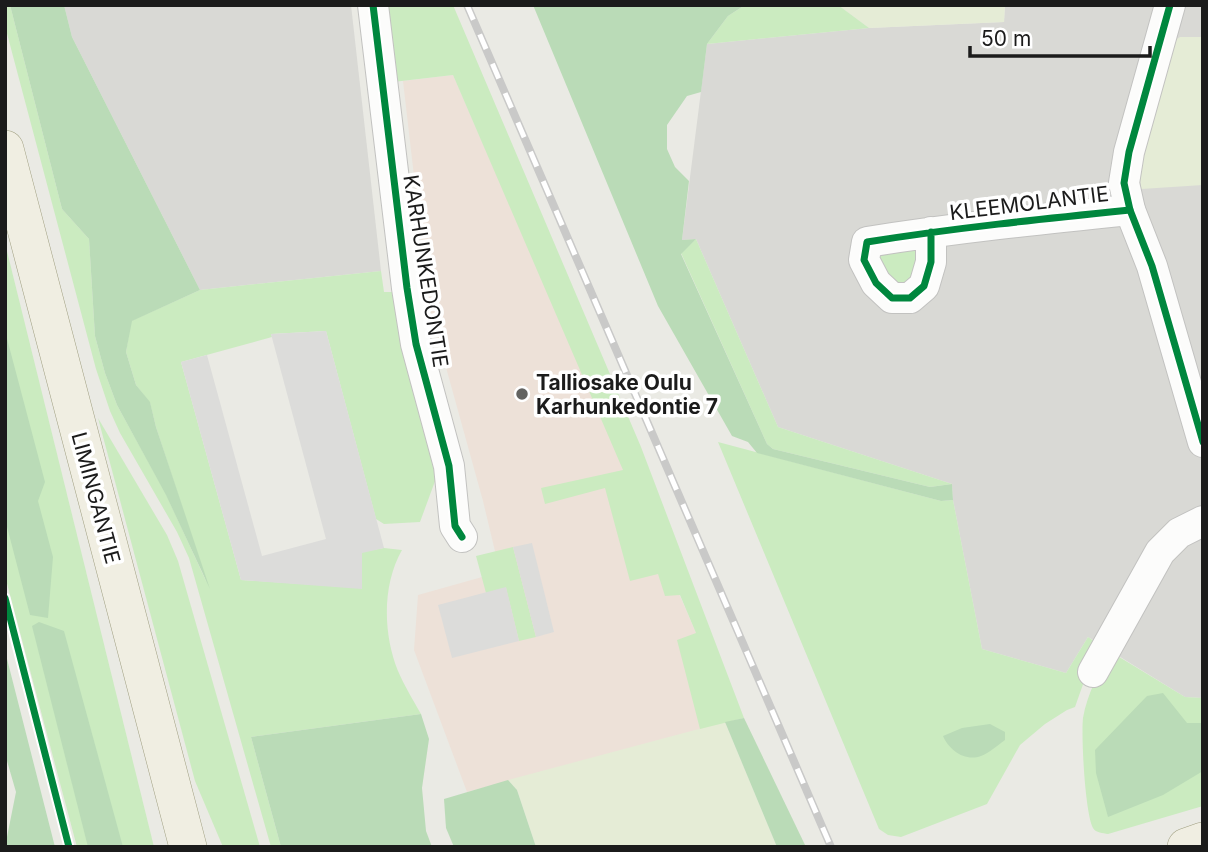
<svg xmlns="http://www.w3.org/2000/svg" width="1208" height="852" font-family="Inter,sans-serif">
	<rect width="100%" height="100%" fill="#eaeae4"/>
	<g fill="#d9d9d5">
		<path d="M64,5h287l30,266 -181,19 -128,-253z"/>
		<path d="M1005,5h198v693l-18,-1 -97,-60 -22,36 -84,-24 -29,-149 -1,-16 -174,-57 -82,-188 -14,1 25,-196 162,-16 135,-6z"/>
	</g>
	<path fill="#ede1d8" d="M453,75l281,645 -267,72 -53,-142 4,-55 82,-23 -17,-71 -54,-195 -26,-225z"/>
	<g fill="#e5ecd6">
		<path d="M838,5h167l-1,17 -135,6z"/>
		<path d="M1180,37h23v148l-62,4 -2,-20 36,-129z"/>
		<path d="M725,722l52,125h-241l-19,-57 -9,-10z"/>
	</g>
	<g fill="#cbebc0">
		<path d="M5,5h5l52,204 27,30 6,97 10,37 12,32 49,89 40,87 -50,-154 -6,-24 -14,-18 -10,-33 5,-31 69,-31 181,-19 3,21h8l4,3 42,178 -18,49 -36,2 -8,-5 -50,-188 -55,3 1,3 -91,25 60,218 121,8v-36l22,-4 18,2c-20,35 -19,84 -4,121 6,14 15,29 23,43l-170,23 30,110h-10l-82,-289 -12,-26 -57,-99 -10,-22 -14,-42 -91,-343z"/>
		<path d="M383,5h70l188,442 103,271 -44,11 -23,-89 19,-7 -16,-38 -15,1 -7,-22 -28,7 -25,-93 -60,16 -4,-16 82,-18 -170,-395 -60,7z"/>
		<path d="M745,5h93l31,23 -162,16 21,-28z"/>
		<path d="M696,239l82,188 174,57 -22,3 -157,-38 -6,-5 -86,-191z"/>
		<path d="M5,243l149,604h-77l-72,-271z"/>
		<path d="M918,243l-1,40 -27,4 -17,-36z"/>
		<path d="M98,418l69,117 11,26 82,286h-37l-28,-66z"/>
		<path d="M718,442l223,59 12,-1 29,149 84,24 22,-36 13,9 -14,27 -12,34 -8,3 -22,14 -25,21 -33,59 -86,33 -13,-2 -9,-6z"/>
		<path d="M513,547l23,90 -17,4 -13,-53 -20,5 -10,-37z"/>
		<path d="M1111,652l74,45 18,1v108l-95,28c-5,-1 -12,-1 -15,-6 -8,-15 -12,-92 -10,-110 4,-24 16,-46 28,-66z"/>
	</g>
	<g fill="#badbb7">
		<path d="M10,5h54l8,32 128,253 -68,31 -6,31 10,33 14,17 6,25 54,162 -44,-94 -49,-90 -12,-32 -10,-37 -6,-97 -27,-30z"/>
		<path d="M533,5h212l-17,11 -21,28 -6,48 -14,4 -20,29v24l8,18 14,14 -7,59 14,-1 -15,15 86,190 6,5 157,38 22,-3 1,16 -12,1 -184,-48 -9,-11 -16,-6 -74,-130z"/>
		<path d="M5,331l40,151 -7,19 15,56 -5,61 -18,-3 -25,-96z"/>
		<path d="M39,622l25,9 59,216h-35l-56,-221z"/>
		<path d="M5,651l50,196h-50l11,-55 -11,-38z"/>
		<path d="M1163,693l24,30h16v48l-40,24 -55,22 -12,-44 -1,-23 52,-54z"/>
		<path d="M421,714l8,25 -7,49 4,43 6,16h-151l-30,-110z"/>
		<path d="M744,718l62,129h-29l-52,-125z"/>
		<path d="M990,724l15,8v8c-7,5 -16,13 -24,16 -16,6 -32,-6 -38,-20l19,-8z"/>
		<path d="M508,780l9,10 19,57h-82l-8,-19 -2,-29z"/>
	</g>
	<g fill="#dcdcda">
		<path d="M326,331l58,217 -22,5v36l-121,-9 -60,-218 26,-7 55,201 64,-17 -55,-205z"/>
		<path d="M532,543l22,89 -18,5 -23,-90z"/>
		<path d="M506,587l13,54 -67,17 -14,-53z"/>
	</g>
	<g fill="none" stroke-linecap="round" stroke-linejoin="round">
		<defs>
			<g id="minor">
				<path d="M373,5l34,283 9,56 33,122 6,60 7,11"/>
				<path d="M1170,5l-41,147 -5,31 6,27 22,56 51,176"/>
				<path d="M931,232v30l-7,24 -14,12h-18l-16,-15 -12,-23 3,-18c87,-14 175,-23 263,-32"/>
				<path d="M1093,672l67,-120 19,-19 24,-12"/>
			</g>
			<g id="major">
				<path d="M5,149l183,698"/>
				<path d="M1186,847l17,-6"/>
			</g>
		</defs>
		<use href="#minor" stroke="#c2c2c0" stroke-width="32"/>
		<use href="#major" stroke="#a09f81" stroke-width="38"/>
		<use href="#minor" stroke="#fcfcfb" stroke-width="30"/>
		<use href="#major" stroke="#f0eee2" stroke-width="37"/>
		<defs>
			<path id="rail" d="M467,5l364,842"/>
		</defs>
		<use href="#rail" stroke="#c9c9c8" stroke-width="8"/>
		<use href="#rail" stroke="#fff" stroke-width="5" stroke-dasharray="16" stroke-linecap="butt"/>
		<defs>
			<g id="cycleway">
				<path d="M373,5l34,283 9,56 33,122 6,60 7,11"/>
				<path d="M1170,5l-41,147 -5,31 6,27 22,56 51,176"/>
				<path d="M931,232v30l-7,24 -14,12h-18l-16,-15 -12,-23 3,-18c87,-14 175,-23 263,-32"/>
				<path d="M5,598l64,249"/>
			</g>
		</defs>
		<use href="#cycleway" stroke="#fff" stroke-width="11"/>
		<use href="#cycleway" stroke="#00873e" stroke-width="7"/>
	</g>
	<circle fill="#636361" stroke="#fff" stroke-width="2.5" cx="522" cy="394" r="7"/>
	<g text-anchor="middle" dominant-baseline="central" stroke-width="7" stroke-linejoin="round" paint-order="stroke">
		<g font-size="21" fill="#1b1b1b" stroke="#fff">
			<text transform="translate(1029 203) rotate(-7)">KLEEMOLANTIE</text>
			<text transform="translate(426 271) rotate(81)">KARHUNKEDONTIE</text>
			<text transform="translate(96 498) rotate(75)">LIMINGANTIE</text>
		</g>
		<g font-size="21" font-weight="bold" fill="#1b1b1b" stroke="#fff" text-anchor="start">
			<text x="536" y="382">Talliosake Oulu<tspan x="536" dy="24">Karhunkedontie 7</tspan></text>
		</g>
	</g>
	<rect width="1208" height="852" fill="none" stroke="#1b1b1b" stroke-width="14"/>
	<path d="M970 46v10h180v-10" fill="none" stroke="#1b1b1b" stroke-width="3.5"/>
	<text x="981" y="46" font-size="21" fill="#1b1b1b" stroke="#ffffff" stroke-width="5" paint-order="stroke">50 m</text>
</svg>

● WHAT THIS TASK INVOLVES
Your answer must be an exact copy of the records, minus any pictures.

● RESPONSE
<svg xmlns="http://www.w3.org/2000/svg" width="1208" height="852" font-family="Inter,sans-serif">
	<rect width="100%" height="100%" fill="#eaeae4"/>
	<g fill="#d9d9d5">
		<path d="M64,5h287l30,266 -181,19 -128,-253z"/>
		<path d="M1005,5h198v693l-18,-1 -97,-60 -22,36 -84,-24 -29,-149 -1,-16 -174,-57 -82,-188 -14,1 25,-196 162,-16 135,-6z"/>
	</g>
	<path fill="#ede1d8" d="M453,75l281,645 -267,72 -53,-142 4,-55 82,-23 -17,-71 -54,-195 -26,-225z"/>
	<g fill="#e5ecd6">
		<path d="M838,5h167l-1,17 -135,6z"/>
		<path d="M1180,37h23v148l-62,4 -2,-20 36,-129z"/>
		<path d="M725,722l52,125h-241l-19,-57 -9,-10z"/>
	</g>
	<g fill="#cbebc0">
		<path d="M5,5h5l52,204 27,30 6,97 10,37 12,32 49,89 40,87 -50,-154 -6,-24 -14,-18 -10,-33 5,-31 69,-31 181,-19 3,21h8l4,3 42,178 -18,49 -36,2 -8,-5 -50,-188 -55,3 1,3 -91,25 60,218 121,8v-36l22,-4 18,2c-20,35 -19,84 -4,121 6,14 15,29 23,43l-170,23 30,110h-10l-82,-289 -12,-26 -57,-99 -10,-22 -14,-42 -91,-343z"/>
		<path d="M383,5h70l188,442 103,271 -44,11 -23,-89 19,-7 -16,-38 -15,1 -7,-22 -28,7 -25,-93 -60,16 -4,-16 82,-18 -170,-395 -60,7z"/>
		<path d="M745,5h93l31,23 -162,16 21,-28z"/>
		<path d="M696,239l82,188 174,57 -22,3 -157,-38 -6,-5 -86,-191z"/>
		<path d="M5,243l149,604h-77l-72,-271z"/>
		<path d="M918,243l-1,40 -27,4 -17,-36z"/>
		<path d="M98,418l69,117 11,26 82,286h-37l-28,-66z"/>
		<path d="M718,442l223,59 12,-1 29,149 84,24 22,-36 13,9 -14,27 -12,34 -8,3 -22,14 -25,21 -33,59 -86,33 -13,-2 -9,-6z"/>
		<path d="M513,547l23,90 -17,4 -13,-53 -20,5 -10,-37z"/>
		<path d="M1111,652l74,45 18,1v108l-95,28c-5,-1 -12,-1 -15,-6 -8,-15 -12,-92 -10,-110 4,-24 16,-46 28,-66z"/>
	</g>
	<g fill="#badbb7">
		<path d="M10,5h54l8,32 128,253 -68,31 -6,31 10,33 14,17 6,25 54,162 -44,-94 -49,-90 -12,-32 -10,-37 -6,-97 -27,-30z"/>
		<path d="M533,5h212l-17,11 -21,28 -6,48 -14,4 -20,29v24l8,18 14,14 -7,59 14,-1 -15,15 86,190 6,5 157,38 22,-3 1,16 -12,1 -184,-48 -9,-11 -16,-6 -74,-130z"/>
		<path d="M5,331l40,151 -7,19 15,56 -5,61 -18,-3 -25,-96z"/>
		<path d="M39,622l25,9 59,216h-35l-56,-221z"/>
		<path d="M5,651l50,196h-50l11,-55 -11,-38z"/>
		<path d="M1163,693l24,30h16v48l-40,24 -55,22 -12,-44 -1,-23 52,-54z"/>
		<path d="M421,714l8,25 -7,49 4,43 6,16h-151l-30,-110z"/>
		<path d="M744,718l62,129h-29l-52,-125z"/>
		<path d="M990,724l15,8v8c-7,5 -16,13 -24,16 -16,6 -32,-6 -38,-20l19,-8z"/>
		<path d="M508,780l9,10 19,57h-82l-8,-19 -2,-29z"/>
	</g>
	<g fill="#dcdcda">
		<path d="M326,331l58,217 -22,5v36l-121,-9 -60,-218 26,-7 55,201 64,-17 -55,-205z"/>
		<path d="M532,543l22,89 -18,5 -23,-90z"/>
		<path d="M506,587l13,54 -67,17 -14,-53z"/>
	</g>
	<g fill="none" stroke-linecap="round" stroke-linejoin="round">
		<defs>
			<g id="minor">
				<path d="M373,5l34,283 9,56 33,122 6,60 7,11"/>
				<path d="M1170,5l-41,147 -5,31 6,27 22,56 51,176"/>
				<path d="M931,232v30l-7,24 -14,12h-18l-16,-15 -12,-23 3,-18c87,-14 175,-23 263,-32"/>
				<path d="M1093,672l67,-120 19,-19 24,-12"/>
			</g>
			<g id="major">
				<path d="M5,149l183,698"/>
				<path d="M1186,847l17,-6"/>
			</g>
		</defs>
		<use href="#minor" stroke="#c2c2c0" stroke-width="32"/>
		<use href="#major" stroke="#a09f81" stroke-width="38"/>
		<use href="#minor" stroke="#fcfcfb" stroke-width="30"/>
		<use href="#major" stroke="#f0eee2" stroke-width="37"/>
		<defs>
			<path id="rail" d="M467,5l364,842"/>
		</defs>
		<use href="#rail" stroke="#c9c9c8" stroke-width="8"/>
		<use href="#rail" stroke="#fff" stroke-width="5" stroke-dasharray="16" stroke-linecap="butt"/>
		<defs>
			<g id="cycleway">
				<path d="M373,5l34,283 9,56 33,122 6,60 7,11"/>
				<path d="M1170,5l-41,147 -5,31 6,27 22,56 51,176"/>
				<path d="M931,232v30l-7,24 -14,12h-18l-16,-15 -12,-23 3,-18c87,-14 175,-23 263,-32"/>
				<path d="M5,598l64,249"/>
			</g>
		</defs>
		<use href="#cycleway" stroke="#fff" stroke-width="11"/>
		<use href="#cycleway" stroke="#00873e" stroke-width="7"/>
	</g>
	<circle fill="#636361" stroke="#fff" stroke-width="2.5" cx="522" cy="394" r="7"/>
	<g text-anchor="middle" dominant-baseline="central" stroke-width="7" stroke-linejoin="round" paint-order="stroke">
		<g font-size="21" fill="#1b1b1b" stroke="#fff">
			<text transform="translate(1029 203) rotate(-7)">KLEEMOLANTIE</text>
			<text transform="translate(426 271) rotate(81)">KARHUNKEDONTIE</text>
			<text transform="translate(96 498) rotate(75)">LIMINGANTIE</text>
		</g>
		<g font-size="21" font-weight="bold" fill="#1b1b1b" stroke="#fff" text-anchor="start">
			<text x="536" y="382">Talliosake Oulu<tspan x="536" dy="24">Karhunkedontie 7</tspan></text>
		</g>
	</g>
	<rect width="1208" height="852" fill="none" stroke="#1b1b1b" stroke-width="14"/>
	<path d="M970 46v10h180v-10" fill="none" stroke="#1b1b1b" stroke-width="3.5"/>
	<text x="981" y="46" font-size="21" fill="#1b1b1b" stroke="#ffffff" stroke-width="5" paint-order="stroke">50 m</text>
</svg>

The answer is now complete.